The Abortion Debate Continues in a Post-Roe World

On June 24, 2022, the Supreme Court overturned Roe v. Wade, eliminating the constitutional right to an abortion after almost 50 years. This will lead to all but total bans on the procedure in about half of the states.

Many people have different views on abortion; these are just a few opinions and views from a few different people.

Melanie Delipas, a medical professional and teacher at Sedro-Woolley High School, believes abortion should be fully legal.

“I think the law should have nothing to do with what happens with a person’s body; it is a personal medical decision, not a political decision,” said Delipas.

She thinks it has everything to do with the person’s health and medical views, not a political stance. She believes it is up to the person having the abortion and their medical provider.

“My medical opinion as a provider doesn’t change,” said Delipas. “I’m not somebody that can provide an abortion that’s not in my scope of practice, but again, it’s a medical decision. Regardless of what is happening with that person or outside of that person’s medical world, it should be between the person that is pregnant and the medical provider that is caring for them.”

Carlyn Schmidt, mother of three disagrees and believes abortions should not be fully legal.

She think that that they should look at other options other than abortion.

“I think people should definitely look at other options and what’s best for the baby.” says Schmidt.

Although Schmidt disagrees with abortion, she thinks that if anything else is life threatening or not safe, and that is the only option, she thinks they should go through with it.

She says that if one of her children were to get an abortion, she would support them, but not agree with it.

“I really don’t agree with getting an abortion, but if it is needed for a medical situation then it should happen,” says Schmidt.

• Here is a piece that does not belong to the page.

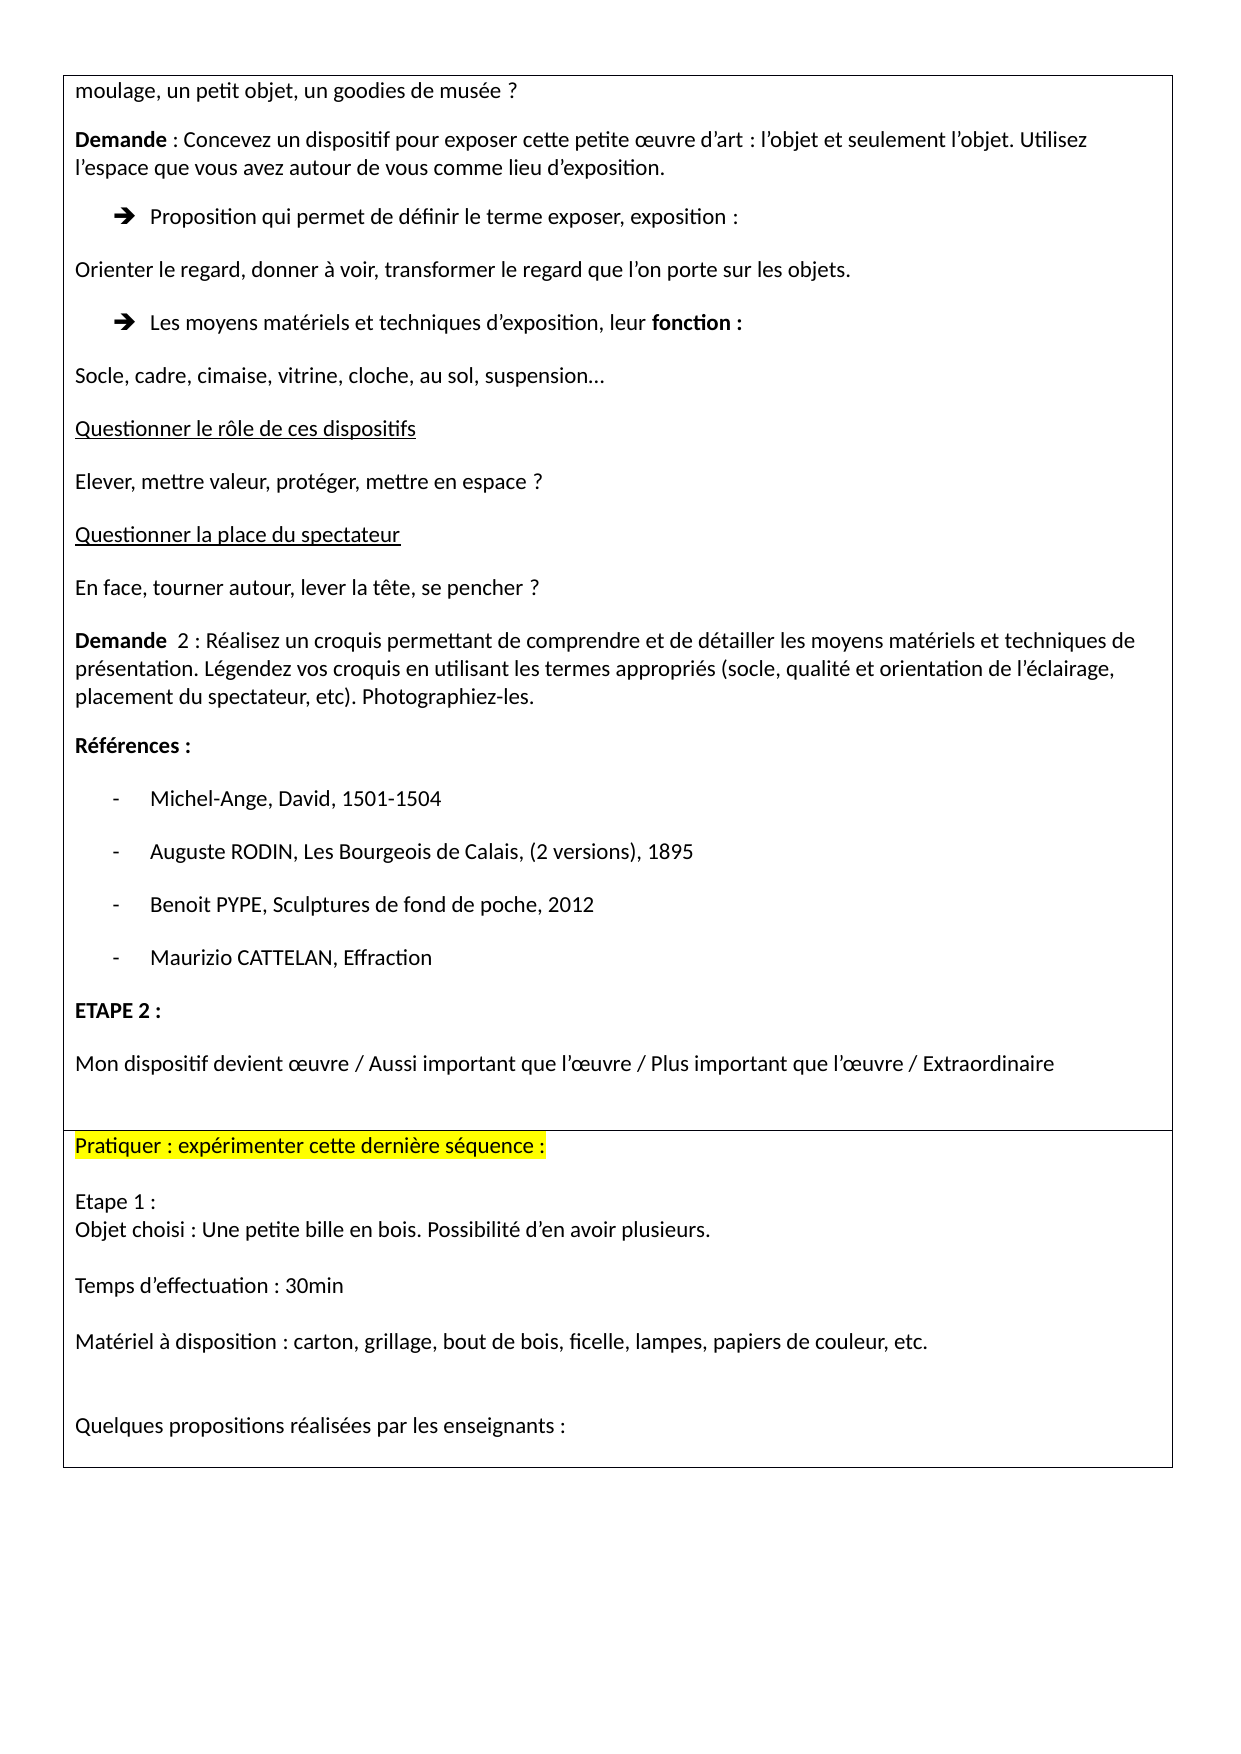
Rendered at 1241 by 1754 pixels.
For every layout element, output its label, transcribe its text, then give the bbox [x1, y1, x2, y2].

table_cell Pratiquer : expérimenter cette dernière séquence : Etape 1 : Objet choisi : Une petite bille en bois. Possibilité d’en avoir plusieurs. Temps d’effectuation : 30min Matériel à disposition : carton, grillage, bout de bois, ficelle, lampes, papiers de couleur, etc. Quelques propositions réalisées par les enseignants : [64, 1131, 1172, 1467]
table_cell moulage, un petit objet, un goodies de musée ? Demande : Concevez un dispositif pour exposer cette petite œuvre d’art : l’objet et seulement l’objet. Utilisez l’espace que vous avez autour de vous comme lieu d’exposition. Proposition qui permet de définir le terme exposer, exposition : Orienter le regard, donner à voir, transformer le regard que l’on porte sur les objets. Les moyens matériels et techniques d’exposition, leur fonction : Socle, cadre, cimaise, vitrine, cloche, au sol, suspension… Questionner le rôle de ces dispositifs Elever, mettre valeur, protéger, mettre en espace ? Questionner la place du spectateur En face, tourner autour, lever la tête, se pencher ? Demande 2 : Réalisez un croquis permettant de comprendre et de détailler les moyens matériels et techniques de présentation. Légendez vos croquis en utilisant les termes appropriés (socle, qualité et orientation de l’éclairage, placement du spectateur, etc). Photographiez-les. Références : Michel-Ange, David, 1501-1504 Auguste RODIN, Les Bourgeois de Calais, (2 versions), 1895 Benoit PYPE, Sculptures de fond de poche, 2012 Maurizio CATTELAN, Effraction ETAPE 2 : Mon dispositif devient œuvre / Aussi important que l’œuvre / Plus important que l’œuvre / Extraordinaire [64, 76, 1172, 1130]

If it were one of my daughters, I would fully support them and love them either way, but that does not mean I agree.”

Keeley Beardsley, a student at Sedro-Woolley High School is conflicted her opinion on abortion and has a good argument for why she believes in both sides.

Beardsley believes that for our age, it depends on their situation like where and how they live, where they’re at in their life and if it’s safe. “It kinda depends on the situation and what their life is like,” said Beardsley.

She also believes that it’s good to not have an abortion and keep the baby, because sometimes it can be good for the person. “If the person decides to have the baby it can be good because they can have a like bond with the baby and if they don’t want it at first, they can build a bond with the child,” says Beardsley.

As might be anticipated, teens’ levels of religious beliefs and practices affect their views regarding abortion.

According to a poll by Gallup News, those who said they had attended church or synagogue in the last seven days were much more likely than non-churchgoers to not support legalized abortion.

Only 11% of regular churchgoers agreed that abortion should be legal under any circumstances, compared to 28% of those who did not attend church or synagogue in the past seven days.

Many come from families where such an announcement would only exacerbate an already volatile or dysfunctional family situation.